*EXTRAIT*
C'est dire si ces circonstances imprévisibles et insurmontables, mettant obstacle au jugement de l'affaire, constituent un garde fou bien utile, sur lequel s'appuie la chambre de l'instruction pour empêcher des sorties sèches, particulièrement dans les cas d'affaires criminelles sensibles ou l'absence de garantie de représentation (étrangers, sans domicile fixe) et/ou la dangerosité des détenus provisoires (atteinte grave à l'Ordre public, risque de réitération ou de pression sur les témoins et victimes) rendent incompréhensible aux yeux des citoyens, que tel ou tel puisse être remis en liberté en raison d'une erreur, parfois matérielle ou seulement humaine d'un greffier.
Ajouter à cela le déficit important du budget de la Justice, lequel laisse planer la possibilité de problèmes logistiques plus sérieux par leur récurrence, et qui ne seraient rien, s'ils ne permettaient pas à de dangereux criminels d'être libérés en raison d'une impossibilité matérielle de respecter de simples mais courts délais...
C'est ainsi que la Cour de cassation s'est attachée à préciser les contours de ces "circonstances insurmontables et imprévisibles" permettant d'exonérer l'Etat de sa responsabilité, et de laisser les présumés délinquants et criminels derrière les barreaux.
Dans une jurisprudence récente, qui avait résonné dans les médias par son absurdité, le dysfonctionnement du serveur automatisé de télécopie du tribunal avait empêché la réception des télécopies du greffe de la maison d'arrêt par le greffe de la juridiction appelée à en juger, entre le 26 juin et le 16 juillet 2013 (1).

*DÉTAILS DE L'EXERCICE*
Recopiez mot pour mot le passage de l'extrait sur la remise en liberté des détenus, en partant de « Ajouter à cela » et en allant jusqu'à « mais courts délais... ».

*DONNÉES FOURNIES*
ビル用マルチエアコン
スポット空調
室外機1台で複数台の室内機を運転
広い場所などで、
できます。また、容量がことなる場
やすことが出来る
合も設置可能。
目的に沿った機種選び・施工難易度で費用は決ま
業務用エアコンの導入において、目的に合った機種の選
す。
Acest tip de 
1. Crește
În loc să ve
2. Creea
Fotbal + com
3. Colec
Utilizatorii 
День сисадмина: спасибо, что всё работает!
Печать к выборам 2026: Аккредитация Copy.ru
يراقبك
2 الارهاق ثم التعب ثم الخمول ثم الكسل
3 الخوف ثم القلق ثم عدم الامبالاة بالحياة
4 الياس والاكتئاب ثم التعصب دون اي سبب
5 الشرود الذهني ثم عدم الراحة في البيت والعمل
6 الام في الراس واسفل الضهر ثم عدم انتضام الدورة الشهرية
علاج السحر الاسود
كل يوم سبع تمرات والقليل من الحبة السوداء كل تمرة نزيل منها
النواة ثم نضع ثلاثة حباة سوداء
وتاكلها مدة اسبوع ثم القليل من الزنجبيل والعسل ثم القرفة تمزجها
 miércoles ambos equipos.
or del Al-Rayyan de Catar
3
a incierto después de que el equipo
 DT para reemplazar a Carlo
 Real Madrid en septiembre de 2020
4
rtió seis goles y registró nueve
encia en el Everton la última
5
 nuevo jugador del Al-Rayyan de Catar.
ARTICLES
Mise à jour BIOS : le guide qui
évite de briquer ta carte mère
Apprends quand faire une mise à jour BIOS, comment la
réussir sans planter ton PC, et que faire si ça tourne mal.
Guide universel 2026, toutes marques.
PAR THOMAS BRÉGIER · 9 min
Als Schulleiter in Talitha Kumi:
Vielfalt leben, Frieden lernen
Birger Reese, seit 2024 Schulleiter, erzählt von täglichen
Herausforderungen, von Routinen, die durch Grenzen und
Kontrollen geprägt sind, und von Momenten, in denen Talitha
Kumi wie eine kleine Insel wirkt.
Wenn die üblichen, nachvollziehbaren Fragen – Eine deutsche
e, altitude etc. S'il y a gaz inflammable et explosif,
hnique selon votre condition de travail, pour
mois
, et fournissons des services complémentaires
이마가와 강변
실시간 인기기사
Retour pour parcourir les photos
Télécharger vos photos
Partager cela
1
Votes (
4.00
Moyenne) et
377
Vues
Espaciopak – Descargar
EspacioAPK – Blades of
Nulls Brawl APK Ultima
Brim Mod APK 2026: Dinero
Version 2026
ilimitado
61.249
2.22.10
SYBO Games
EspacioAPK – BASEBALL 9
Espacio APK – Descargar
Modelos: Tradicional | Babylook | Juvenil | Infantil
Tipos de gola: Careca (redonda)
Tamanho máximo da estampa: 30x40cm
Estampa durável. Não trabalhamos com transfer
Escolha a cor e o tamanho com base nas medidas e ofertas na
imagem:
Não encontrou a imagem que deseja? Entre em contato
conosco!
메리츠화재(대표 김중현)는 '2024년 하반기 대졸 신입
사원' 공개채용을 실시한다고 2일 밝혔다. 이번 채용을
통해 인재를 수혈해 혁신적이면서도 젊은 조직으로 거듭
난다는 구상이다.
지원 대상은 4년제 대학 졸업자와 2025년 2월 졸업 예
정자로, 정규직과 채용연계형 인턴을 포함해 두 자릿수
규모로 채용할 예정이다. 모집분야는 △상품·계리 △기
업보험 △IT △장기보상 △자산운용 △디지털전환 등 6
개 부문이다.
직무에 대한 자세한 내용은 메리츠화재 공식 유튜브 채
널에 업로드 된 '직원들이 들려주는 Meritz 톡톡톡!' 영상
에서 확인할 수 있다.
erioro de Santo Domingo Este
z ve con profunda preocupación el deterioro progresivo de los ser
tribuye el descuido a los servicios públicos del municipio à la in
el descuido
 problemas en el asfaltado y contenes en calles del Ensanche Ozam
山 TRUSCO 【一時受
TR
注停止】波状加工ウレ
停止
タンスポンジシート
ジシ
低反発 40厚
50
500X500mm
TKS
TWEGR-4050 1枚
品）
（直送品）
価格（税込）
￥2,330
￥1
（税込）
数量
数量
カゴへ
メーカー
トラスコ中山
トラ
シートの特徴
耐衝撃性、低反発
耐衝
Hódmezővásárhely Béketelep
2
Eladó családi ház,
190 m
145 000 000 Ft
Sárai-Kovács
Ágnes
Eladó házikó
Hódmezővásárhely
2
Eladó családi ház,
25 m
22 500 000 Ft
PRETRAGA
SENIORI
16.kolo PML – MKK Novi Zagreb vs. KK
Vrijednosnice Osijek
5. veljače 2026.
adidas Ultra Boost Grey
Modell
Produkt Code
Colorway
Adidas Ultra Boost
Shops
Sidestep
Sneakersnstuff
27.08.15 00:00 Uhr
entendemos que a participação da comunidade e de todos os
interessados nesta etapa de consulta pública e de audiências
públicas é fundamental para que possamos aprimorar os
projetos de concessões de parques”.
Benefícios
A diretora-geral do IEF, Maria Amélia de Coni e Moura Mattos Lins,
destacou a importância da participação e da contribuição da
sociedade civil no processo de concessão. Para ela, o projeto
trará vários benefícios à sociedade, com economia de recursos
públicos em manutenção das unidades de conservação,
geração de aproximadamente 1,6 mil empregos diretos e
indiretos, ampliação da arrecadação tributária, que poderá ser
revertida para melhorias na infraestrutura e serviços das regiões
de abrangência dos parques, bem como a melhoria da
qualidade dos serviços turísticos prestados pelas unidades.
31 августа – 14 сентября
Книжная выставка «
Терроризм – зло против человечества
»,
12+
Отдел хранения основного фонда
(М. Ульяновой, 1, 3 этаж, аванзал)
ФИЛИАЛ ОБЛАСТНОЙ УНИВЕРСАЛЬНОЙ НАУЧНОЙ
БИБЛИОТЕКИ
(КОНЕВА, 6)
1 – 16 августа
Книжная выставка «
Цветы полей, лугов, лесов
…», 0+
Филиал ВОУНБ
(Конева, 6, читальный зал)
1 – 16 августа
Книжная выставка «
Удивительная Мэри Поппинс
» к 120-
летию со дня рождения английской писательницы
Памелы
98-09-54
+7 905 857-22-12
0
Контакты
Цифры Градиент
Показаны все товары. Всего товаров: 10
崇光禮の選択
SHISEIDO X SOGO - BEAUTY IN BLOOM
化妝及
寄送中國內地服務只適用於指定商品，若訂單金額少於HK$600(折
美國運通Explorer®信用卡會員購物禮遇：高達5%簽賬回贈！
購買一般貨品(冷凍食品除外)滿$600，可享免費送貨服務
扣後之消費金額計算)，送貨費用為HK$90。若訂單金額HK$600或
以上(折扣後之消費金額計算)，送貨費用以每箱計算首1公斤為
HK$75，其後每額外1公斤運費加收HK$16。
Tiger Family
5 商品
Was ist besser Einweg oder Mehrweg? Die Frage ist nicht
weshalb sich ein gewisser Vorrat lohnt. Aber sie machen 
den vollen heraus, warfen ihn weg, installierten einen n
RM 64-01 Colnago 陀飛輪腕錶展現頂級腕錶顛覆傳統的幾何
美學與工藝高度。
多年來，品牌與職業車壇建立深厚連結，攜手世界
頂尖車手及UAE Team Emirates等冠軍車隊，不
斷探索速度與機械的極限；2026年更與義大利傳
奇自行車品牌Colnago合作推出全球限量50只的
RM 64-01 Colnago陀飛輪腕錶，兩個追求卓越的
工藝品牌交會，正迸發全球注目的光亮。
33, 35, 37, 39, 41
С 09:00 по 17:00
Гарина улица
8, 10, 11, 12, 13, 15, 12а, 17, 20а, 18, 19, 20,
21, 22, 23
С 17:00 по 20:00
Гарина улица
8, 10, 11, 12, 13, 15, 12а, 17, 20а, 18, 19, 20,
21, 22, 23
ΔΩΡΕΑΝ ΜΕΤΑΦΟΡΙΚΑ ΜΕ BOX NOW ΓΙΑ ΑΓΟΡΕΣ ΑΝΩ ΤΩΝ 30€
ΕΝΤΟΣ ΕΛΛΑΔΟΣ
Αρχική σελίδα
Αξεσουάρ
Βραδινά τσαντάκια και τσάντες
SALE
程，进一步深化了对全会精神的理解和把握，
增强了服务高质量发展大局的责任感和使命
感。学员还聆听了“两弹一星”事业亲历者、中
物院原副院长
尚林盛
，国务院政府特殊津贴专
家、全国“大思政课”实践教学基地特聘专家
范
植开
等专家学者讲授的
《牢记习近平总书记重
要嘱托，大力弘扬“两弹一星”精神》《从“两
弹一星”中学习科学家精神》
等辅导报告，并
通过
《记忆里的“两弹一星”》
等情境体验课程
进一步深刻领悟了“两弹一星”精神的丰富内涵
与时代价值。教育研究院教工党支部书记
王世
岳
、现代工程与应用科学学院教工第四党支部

*VOTRE RÉPONSE*
Ajouter à cela le déficit important du budget de la Justice, lequel laisse planer la possibilité de problèmes logistiques plus sérieux par leur récurrence, et qui ne seraient rien, s'ils ne permettaient pas à de dangereux criminels d'être libérés en raison d'une impossibilité matérielle de respecter de simples mais courts délais...